──────── Source data
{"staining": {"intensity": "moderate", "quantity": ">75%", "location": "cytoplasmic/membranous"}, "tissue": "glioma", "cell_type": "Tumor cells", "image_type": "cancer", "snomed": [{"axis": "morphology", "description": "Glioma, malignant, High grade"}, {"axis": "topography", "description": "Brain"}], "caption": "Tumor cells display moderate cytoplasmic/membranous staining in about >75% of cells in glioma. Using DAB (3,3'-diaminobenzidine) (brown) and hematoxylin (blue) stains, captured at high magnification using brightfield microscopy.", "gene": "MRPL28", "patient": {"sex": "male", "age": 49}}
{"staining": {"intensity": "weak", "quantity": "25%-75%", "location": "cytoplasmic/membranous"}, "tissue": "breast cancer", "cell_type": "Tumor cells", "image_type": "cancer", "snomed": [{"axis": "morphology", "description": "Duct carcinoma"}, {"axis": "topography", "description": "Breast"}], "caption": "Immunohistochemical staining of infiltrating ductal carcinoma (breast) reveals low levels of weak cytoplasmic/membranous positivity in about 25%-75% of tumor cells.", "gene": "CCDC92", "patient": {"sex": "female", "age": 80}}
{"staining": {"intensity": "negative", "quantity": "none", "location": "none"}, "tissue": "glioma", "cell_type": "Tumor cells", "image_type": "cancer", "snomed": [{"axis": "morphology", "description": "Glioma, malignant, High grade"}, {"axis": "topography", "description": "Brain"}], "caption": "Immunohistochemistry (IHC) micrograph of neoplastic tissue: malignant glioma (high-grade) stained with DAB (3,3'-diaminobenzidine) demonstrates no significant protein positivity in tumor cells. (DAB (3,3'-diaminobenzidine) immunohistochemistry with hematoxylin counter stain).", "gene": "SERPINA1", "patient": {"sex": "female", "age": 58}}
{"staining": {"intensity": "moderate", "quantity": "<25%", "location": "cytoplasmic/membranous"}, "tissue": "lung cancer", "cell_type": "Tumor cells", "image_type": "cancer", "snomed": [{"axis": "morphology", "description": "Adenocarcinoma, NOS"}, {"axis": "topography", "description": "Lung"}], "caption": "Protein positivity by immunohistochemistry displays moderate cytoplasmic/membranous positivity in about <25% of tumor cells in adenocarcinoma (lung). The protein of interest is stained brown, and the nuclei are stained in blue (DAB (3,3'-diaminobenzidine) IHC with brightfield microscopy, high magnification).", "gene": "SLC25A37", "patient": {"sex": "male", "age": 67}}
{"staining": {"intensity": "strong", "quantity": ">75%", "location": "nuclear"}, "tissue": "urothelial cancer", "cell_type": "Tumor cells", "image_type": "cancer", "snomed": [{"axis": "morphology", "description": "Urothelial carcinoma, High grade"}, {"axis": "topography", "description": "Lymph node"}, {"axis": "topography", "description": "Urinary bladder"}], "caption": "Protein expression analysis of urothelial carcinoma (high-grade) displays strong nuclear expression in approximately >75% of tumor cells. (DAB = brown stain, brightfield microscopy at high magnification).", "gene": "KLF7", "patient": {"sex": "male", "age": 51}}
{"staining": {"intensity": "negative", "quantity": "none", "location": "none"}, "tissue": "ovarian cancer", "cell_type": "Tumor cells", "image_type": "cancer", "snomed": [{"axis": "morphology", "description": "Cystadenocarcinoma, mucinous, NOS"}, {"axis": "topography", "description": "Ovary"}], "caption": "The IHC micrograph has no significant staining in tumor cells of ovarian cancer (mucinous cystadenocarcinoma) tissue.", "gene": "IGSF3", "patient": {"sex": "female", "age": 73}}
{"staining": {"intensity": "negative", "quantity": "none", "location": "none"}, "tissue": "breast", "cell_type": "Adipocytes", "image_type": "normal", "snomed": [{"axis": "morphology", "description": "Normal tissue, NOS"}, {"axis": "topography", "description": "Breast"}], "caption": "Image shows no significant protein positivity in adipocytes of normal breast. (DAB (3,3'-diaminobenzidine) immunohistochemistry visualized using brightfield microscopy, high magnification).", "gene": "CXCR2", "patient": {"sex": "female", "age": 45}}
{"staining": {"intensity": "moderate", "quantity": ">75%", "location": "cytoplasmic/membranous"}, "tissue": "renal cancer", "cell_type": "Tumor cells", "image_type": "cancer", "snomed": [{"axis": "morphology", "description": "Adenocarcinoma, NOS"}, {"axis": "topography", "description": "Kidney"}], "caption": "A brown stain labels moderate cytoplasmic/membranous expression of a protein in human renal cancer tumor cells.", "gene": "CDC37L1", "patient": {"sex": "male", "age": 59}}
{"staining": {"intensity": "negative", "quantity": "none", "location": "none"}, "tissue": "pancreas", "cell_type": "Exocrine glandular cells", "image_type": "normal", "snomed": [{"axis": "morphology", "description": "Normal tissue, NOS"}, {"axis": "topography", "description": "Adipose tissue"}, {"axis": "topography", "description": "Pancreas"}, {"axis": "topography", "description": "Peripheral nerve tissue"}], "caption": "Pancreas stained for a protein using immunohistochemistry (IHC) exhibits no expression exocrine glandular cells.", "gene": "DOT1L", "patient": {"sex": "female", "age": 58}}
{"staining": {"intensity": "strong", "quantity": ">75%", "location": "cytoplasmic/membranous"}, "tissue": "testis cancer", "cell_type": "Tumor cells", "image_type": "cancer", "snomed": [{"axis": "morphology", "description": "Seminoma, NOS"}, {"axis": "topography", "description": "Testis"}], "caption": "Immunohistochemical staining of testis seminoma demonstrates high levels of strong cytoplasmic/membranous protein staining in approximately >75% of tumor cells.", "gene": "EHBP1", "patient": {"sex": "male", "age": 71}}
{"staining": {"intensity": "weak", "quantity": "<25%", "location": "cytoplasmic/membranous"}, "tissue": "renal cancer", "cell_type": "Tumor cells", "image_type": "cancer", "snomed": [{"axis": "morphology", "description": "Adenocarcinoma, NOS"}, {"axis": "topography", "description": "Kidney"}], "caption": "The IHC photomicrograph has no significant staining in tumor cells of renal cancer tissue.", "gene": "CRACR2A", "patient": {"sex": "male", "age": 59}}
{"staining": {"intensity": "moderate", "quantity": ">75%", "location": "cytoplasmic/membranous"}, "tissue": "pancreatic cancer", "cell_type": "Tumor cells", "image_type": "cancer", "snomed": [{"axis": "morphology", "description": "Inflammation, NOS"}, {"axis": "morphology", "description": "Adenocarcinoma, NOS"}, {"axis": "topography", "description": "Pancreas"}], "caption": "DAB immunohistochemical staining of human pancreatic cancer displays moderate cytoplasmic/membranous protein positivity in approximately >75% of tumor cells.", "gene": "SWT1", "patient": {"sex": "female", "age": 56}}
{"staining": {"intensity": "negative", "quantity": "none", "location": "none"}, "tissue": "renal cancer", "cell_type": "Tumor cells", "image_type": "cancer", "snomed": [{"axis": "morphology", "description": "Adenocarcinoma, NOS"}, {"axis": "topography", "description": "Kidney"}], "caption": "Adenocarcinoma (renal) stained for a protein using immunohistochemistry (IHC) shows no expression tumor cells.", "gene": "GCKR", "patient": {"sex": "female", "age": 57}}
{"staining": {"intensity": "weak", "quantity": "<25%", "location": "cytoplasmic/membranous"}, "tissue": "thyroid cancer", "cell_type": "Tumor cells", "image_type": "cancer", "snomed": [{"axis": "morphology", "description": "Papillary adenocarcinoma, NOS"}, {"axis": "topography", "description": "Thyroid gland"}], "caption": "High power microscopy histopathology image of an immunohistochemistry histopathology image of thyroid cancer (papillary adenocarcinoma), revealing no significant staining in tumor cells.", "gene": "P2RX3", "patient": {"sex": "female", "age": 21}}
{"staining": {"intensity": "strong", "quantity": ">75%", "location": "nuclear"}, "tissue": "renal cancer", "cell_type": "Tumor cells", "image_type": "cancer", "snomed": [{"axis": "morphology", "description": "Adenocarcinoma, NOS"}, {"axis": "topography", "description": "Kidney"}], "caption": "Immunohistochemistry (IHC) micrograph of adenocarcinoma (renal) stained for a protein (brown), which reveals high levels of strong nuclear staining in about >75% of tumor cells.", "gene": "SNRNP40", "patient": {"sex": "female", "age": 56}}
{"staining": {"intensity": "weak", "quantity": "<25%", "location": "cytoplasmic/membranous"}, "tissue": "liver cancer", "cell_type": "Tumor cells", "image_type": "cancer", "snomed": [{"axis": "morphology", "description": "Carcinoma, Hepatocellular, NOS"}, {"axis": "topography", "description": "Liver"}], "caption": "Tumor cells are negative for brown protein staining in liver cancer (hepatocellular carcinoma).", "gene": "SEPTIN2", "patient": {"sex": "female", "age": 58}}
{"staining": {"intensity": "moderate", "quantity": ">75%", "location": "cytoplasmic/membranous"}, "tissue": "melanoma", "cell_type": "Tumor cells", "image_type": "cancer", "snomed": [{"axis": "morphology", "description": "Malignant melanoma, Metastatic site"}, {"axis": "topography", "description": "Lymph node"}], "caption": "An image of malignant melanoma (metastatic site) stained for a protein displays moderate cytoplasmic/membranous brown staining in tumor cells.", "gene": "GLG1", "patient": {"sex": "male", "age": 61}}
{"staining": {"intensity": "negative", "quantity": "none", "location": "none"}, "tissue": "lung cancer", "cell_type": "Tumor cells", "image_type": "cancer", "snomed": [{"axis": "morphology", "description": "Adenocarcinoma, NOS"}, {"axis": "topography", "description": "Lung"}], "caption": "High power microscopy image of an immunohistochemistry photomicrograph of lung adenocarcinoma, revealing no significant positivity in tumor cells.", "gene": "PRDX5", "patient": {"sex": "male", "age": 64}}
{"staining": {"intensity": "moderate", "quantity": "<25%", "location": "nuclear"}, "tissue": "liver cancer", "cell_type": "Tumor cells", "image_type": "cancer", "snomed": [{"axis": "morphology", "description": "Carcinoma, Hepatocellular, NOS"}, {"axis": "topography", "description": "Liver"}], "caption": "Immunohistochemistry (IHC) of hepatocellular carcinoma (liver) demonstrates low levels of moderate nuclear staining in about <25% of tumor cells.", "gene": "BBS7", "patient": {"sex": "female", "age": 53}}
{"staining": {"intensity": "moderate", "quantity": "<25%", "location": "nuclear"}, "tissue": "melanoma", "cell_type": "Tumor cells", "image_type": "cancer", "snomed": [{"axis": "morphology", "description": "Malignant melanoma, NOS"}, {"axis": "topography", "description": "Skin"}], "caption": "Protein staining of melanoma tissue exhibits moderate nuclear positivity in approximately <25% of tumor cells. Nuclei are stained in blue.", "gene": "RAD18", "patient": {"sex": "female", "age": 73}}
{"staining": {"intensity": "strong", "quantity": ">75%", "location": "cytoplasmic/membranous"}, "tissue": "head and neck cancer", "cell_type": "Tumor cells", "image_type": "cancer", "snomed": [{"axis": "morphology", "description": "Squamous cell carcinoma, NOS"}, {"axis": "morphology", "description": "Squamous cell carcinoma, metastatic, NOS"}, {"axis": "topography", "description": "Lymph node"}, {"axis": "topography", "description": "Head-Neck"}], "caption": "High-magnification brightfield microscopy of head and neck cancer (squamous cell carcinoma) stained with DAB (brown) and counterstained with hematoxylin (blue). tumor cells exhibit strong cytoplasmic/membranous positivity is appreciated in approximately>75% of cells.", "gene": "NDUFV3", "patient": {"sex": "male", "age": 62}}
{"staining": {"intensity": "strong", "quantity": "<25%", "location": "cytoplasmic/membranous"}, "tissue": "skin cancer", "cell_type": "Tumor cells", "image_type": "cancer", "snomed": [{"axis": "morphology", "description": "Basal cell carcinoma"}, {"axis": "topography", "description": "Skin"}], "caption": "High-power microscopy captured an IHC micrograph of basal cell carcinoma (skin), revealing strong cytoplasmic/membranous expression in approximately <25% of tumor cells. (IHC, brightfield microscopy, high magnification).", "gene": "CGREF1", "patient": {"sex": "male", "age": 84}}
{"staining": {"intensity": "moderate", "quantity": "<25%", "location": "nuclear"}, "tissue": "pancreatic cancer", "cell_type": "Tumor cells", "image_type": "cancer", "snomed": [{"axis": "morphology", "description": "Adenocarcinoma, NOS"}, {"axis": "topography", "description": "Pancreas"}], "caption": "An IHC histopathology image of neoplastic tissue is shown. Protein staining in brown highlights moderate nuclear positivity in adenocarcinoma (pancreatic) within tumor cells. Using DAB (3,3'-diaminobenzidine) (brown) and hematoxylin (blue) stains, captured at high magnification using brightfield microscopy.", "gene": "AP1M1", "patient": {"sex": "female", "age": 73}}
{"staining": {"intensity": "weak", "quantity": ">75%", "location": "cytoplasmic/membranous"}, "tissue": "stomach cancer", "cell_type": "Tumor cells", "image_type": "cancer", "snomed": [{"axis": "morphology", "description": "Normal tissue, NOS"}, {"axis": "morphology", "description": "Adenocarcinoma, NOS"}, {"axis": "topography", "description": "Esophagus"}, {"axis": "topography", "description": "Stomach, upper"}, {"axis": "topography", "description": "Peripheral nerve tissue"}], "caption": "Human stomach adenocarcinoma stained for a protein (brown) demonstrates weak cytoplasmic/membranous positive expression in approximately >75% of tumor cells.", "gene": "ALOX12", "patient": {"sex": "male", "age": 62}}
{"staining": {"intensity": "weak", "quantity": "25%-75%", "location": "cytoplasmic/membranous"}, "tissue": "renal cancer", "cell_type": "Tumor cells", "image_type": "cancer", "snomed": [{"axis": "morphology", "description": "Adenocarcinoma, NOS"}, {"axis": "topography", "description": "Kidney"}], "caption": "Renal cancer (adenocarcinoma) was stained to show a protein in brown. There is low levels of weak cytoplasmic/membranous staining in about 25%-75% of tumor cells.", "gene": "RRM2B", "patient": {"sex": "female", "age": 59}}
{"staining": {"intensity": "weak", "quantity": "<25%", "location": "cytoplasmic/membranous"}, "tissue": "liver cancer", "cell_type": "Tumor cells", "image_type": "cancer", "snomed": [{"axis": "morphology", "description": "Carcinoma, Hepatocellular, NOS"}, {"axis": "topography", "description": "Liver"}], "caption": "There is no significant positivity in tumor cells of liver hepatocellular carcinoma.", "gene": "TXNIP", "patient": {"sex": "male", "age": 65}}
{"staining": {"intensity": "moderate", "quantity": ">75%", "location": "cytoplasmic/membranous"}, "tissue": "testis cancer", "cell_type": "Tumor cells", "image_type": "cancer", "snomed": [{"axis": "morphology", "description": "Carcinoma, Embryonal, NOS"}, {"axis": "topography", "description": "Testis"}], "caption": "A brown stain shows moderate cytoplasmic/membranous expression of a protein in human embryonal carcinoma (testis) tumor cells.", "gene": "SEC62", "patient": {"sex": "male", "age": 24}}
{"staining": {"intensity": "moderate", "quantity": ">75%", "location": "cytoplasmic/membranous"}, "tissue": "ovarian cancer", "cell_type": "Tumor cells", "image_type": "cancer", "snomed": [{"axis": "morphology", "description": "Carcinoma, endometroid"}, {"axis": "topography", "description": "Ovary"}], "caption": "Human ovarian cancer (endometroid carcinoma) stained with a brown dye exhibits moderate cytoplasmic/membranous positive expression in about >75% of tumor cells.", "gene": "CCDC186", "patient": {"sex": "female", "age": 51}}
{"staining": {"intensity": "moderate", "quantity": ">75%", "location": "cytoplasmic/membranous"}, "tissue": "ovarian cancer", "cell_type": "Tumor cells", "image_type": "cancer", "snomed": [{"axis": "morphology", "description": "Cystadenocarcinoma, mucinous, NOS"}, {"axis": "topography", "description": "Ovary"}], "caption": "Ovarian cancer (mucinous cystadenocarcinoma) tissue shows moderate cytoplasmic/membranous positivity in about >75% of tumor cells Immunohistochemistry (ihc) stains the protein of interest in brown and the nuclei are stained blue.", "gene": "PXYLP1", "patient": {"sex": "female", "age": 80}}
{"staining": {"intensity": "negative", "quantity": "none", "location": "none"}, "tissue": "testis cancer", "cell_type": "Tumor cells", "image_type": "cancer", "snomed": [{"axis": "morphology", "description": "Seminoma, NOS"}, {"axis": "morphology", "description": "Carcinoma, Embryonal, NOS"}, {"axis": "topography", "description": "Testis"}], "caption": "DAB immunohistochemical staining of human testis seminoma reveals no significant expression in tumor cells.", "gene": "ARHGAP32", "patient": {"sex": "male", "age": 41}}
────────────────
Exercise goal - From the first line of the data above to the line holding "staining of infiltrating", reproduce each line exactly; emit no other lines.

Exercise output -
{"staining": {"intensity": "moderate", "quantity": ">75%", "location": "cytoplasmic/membranous"}, "tissue": "glioma", "cell_type": "Tumor cells", "image_type": "cancer", "snomed": [{"axis": "morphology", "description": "Glioma, malignant, High grade"}, {"axis": "topography", "description": "Brain"}], "caption": "Tumor cells display moderate cytoplasmic/membranous staining in about >75% of cells in glioma. Using DAB (3,3'-diaminobenzidine) (brown) and hematoxylin (blue) stains, captured at high magnification using brightfield microscopy.", "gene": "MRPL28", "patient": {"sex": "male", "age": 49}}
{"staining": {"intensity": "weak", "quantity": "25%-75%", "location": "cytoplasmic/membranous"}, "tissue": "breast cancer", "cell_type": "Tumor cells", "image_type": "cancer", "snomed": [{"axis": "morphology", "description": "Duct carcinoma"}, {"axis": "topography", "description": "Breast"}], "caption": "Immunohistochemical staining of infiltrating ductal carcinoma (breast) reveals low levels of weak cytoplasmic/membranous positivity in about 25%-75% of tumor cells.", "gene": "CCDC92", "patient": {"sex": "female", "age": 80}}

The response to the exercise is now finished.